Выбрать главу

— Должно быть, скрывался там. На чердаке. Самый надежный запор — винт с тугой гайкой.

— Именно так!

Машина перевалила через кювет, качнулась в последний раз, и гладкий синий асфальт послушно лег ей под колесо.

Поднялись дома, замелькали газетные киоски, брызнул зеленью сквер. Подъехали к музею.

МИФ (от греческого μῦθος) — древнее народное сказание о легендарных героях, богах, о происхождении явлений природы. В первобытном обществе эквивалентен науке, целостная система, описывающая мир. Из мифологии вычленились наука, искусство, литература, религия.

Подходит к концу труд, который я добровольно взвалил себе на плечи. Впрочем, это еще и не сам труд, а первая прикидка, черновик, попытка привести в порядок то, что нам известно о событиях в городах Посошанске и Паратове. Так и осталось для меня мечтой побывать в тех степных краях, увидеть солнечный багряный восход над могучей рекой, заметить, как шевелятся на другом берегу похожие на волны ковыли, как плывут по воде кровавые струи от глины, комья которой то и дело срываются с подмытых волнами круч. А вечер над асфальтовой дорогой, шоссе, стремительно, как удар топора, разрубившее степь? Серой стрелой летит оно мимо чахлых посадок, которые местные жители называют лесом, мимо подернутого зеленой ряской озерца, мимо кургана, чья черная голова висит, как голова покойника, над ночной степью. Могильный холм... Восходит луна, и в боку горы высвечивается черное устье пещеры — грабительский ход... Так далеко от меня!

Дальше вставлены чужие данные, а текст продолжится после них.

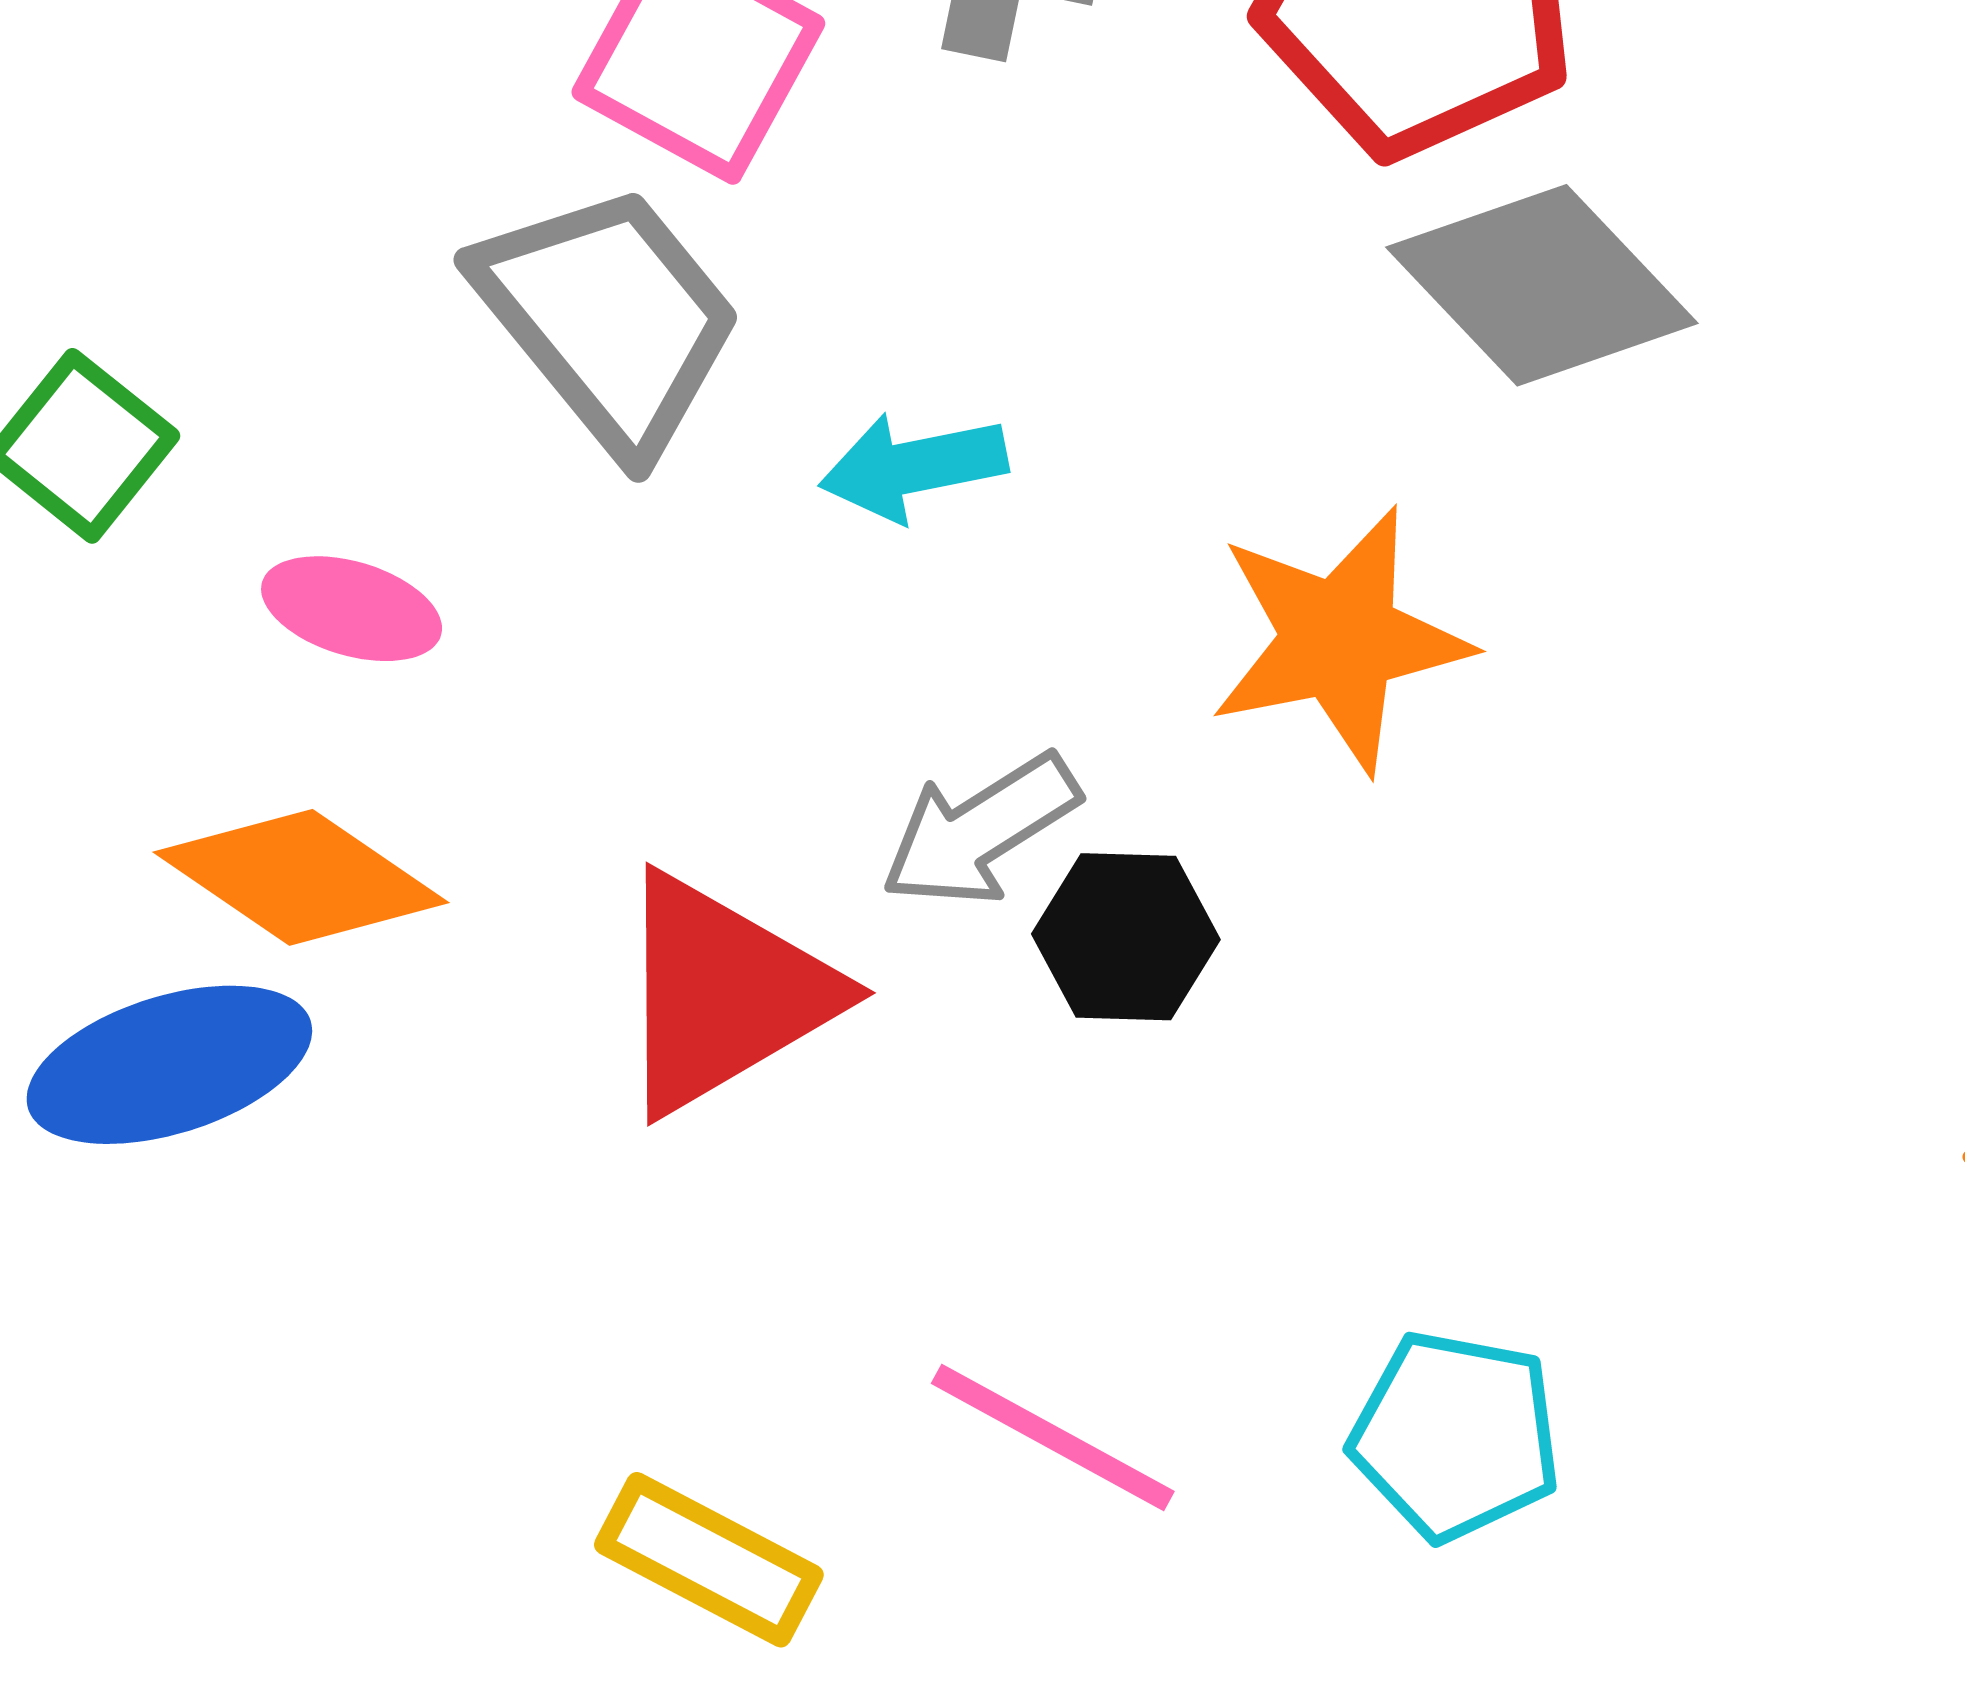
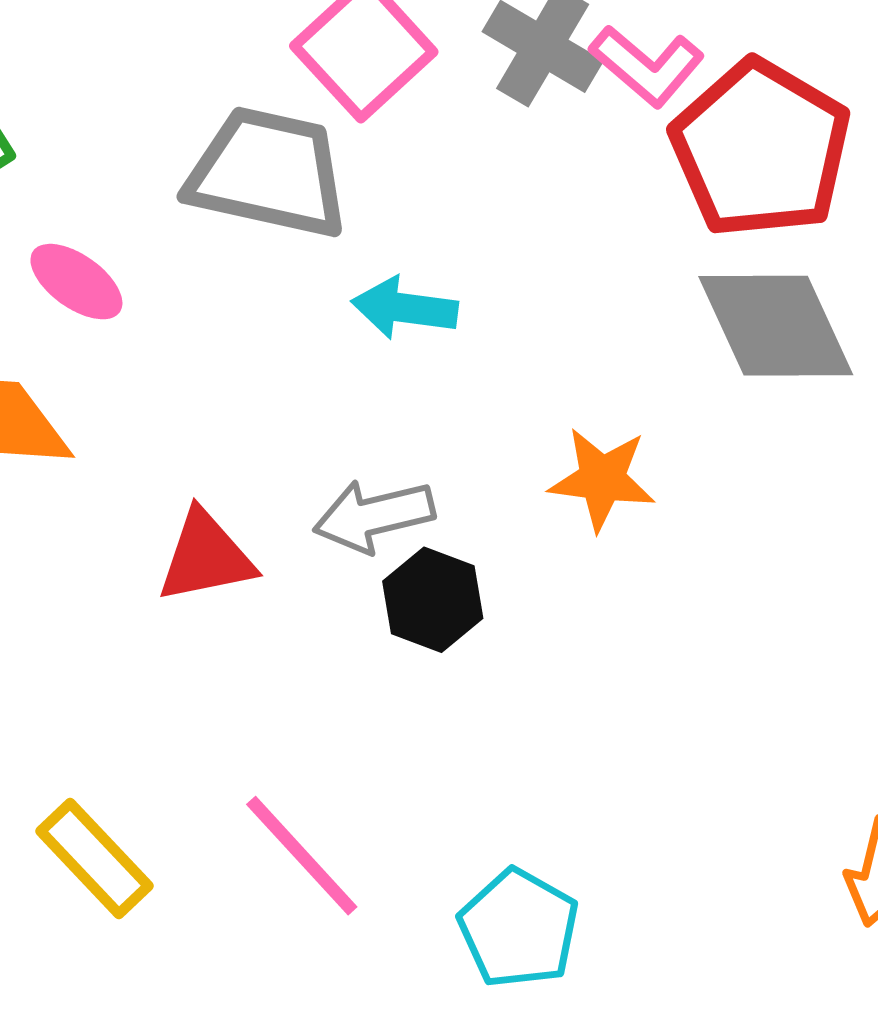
gray trapezoid: (609, 319) -> (268, 173), turned -57
orange star: (1339, 640) -> (602, 479), size x0.7
red triangle: (723, 994) -> (206, 557), size x0.7

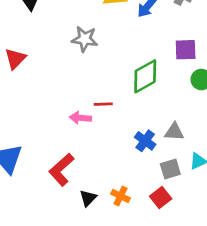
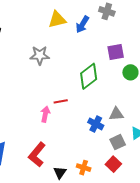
pink arrow: (80, 118) -> (45, 114), turned 105

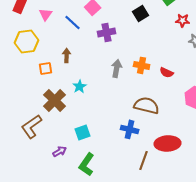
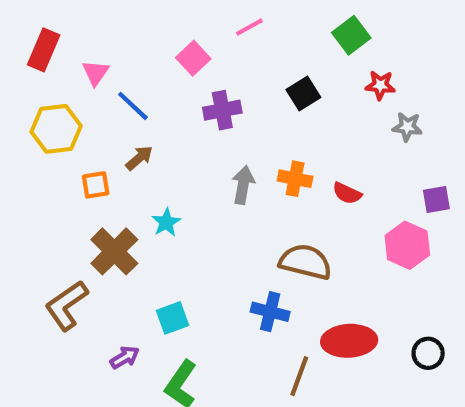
black square: (141, 13) -> (303, 94), moved
blue line: (73, 22) -> (133, 106), moved
brown arrow: (67, 55) -> (139, 158), turned 48

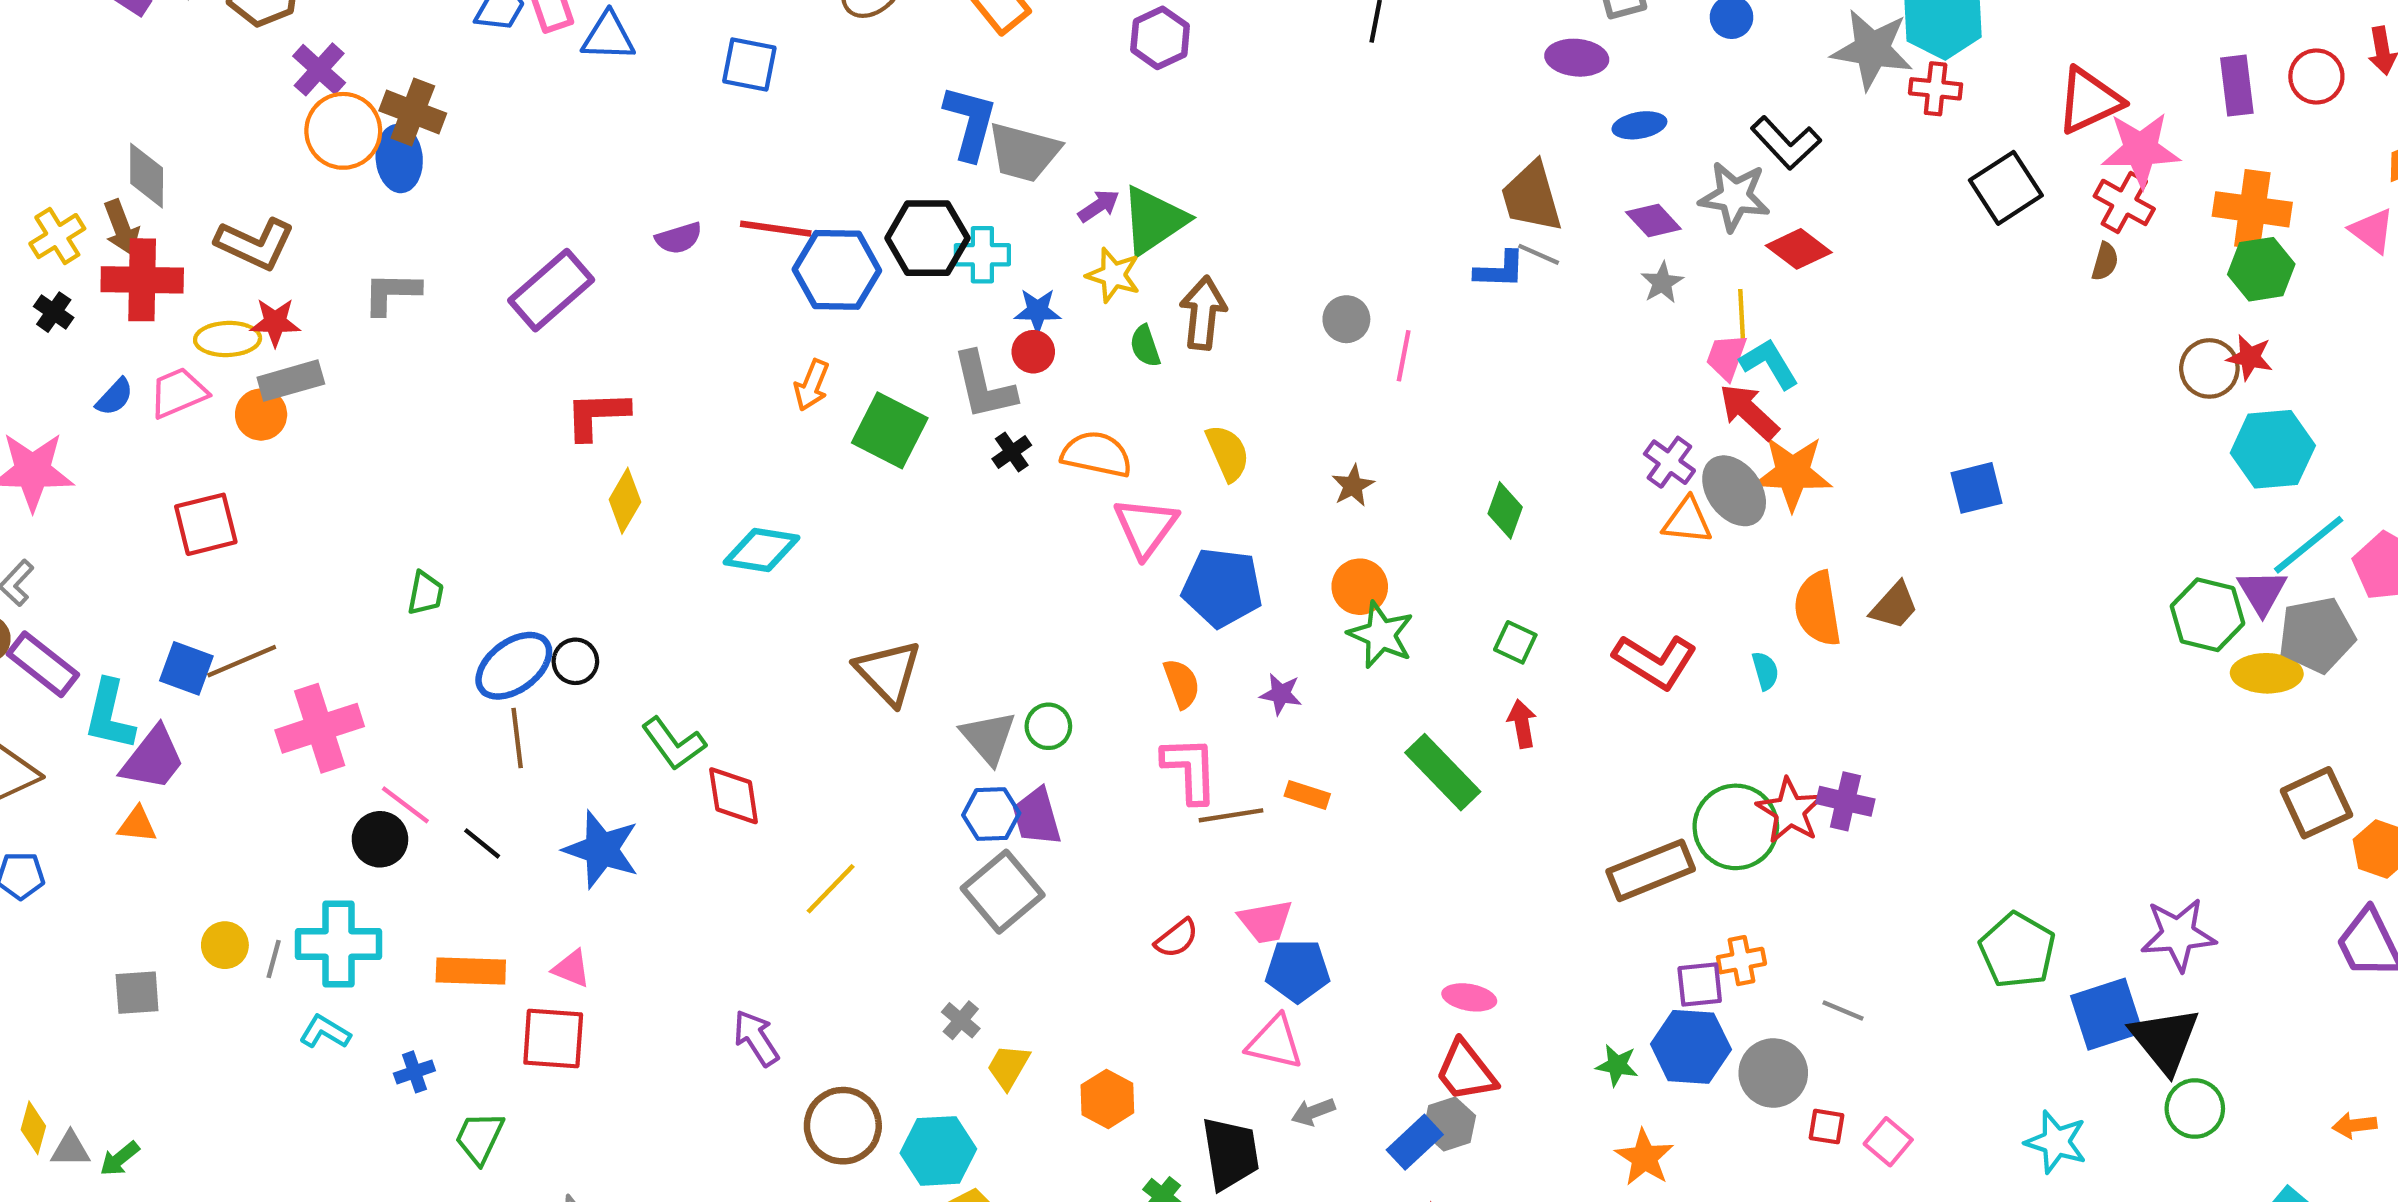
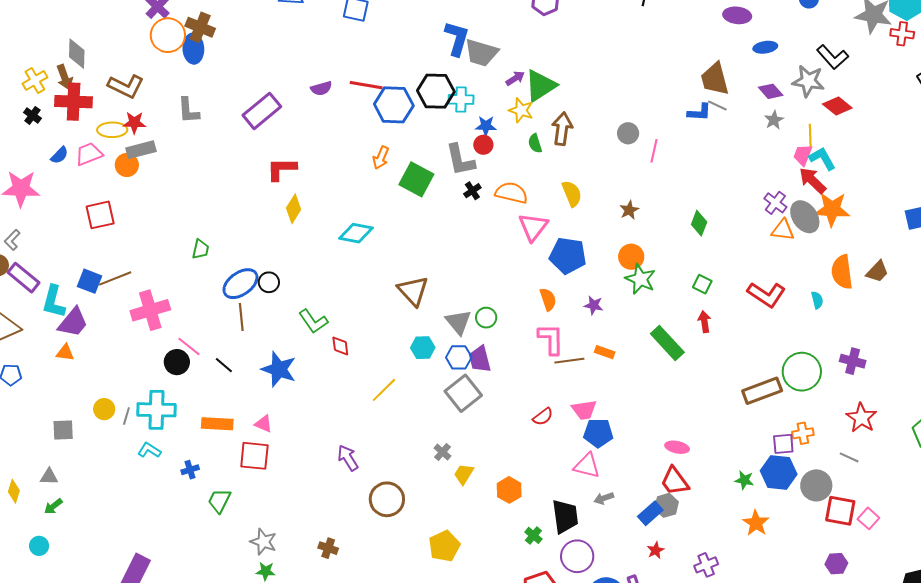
gray L-shape: (392, 293) -> (188, 110), turned -96
red diamond: (734, 796) -> (340, 346), size x0.7
red star: (1790, 811) -> (861, 418), moved
red square: (1826, 1127) -> (840, 511), size x1.8
gray triangle: (70, 1149) -> (49, 477), moved
cyan hexagon: (938, 1151) -> (423, 348), moved, size x0.7

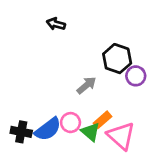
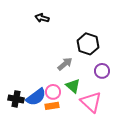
purple circle: (136, 76) -> (102, 71), moved
orange rectangle: (102, 120) -> (52, 106), moved, turned 32
green triangle: (90, 132) -> (73, 86), moved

Вернувшись из поездки на Север, я застал город неизменившимся. Стоял апрель. Нагретые солнцем крыши дымились. С карнизов на тротуары срывались тяжелые, как свинец, капли. Над Адмиралтейством штопором вились голуби. На набережной было много народу, оранжевые от солнца трамваи неподвижно стояли на мосту. Люди смотрели в окна — шел запорошенный снежком лед. Я сидел у окна и писал, а потом оделся и вышел на улицу. Льдины плыли, подрагивая, стояли трамваи, на площади около огромной гранитной колонны играла музыка, толпа радостно смеялась. Была весна.

Прошло несколько лет. Посошанск расстроился, сменил на улицах старый асфальт на новый, воздвиг крышу над рынком. Не узнать музея — приделано недавно к нему парадное крыльцо со столбиками, в зале появились еще две каменные бабы и еще одна картина, отражающая успехи «Степьканала».

Не узнать и сарая, что годами стоял в углу музейного двора. Давно уже нет в нем десятилетия копившейся рухляди, нет и телеги — стоит она посреди главного зала наискосок от знаменитой картины «Дочь судьи Кеведо», которая в свое время сделала Посошанск всемирно известным городом. Стоит, не вертится ни одно колесо, а табличка, повешенная на оглоблю, утверждает лишь бесспорное — «Крестьянская телега начала ХХ века». И все.

А что же произошло с сараем? До неузнаваемости изменился он, чьи-то умелые руки любовно обшили его снаружи желтой вагонкой, крыша сменена и сине поблескивает в солнечные дни цинком, гребенка токосъемника появилась на ней, словно вот-вот сдвинется сарай с места и поплывет над землей наподобие троллейбуса. А внутри! Оштукатурены стены и прорублены на соседнюю улицу два зарешеченных окна. Провода оплели стены, повисли на них круглые и прямоугольные приборы со стрелками и без стрелок, стоят на столах, поблескивая огромными квадратными глазами, дисплеи, несколько верстачков с электромоторчиками выросли по углам...

Не проходит и вечера, чтобы не собрались у двери сарая Павел Илларионович Пухов и Степан Петрович Матушкин. Нажмет незаметную кнопочку у двери кто-нибудь из них, послышится тоненький комариный писк звонка, спустя некоторое время послышатся шаги, и дверь, громыхнув тяжелым запором, отворится. На пороге вырастет, застенчиво улыбаясь, бесследно пропавший из Паратова Костя Кулибин.

— Уж и простите, не сразу открыл, — скажет и виновато разведет руки. — Так сегодня пошло! Так пошло. Не смог выключиться. Есть одна небольшая идейка. Надо обсудить. Проходите!

— А может быть, не небольшая, а крупная или даже грандиозная? — пошутит Степан Петрович и первым на правах хозяина шагнет через порог.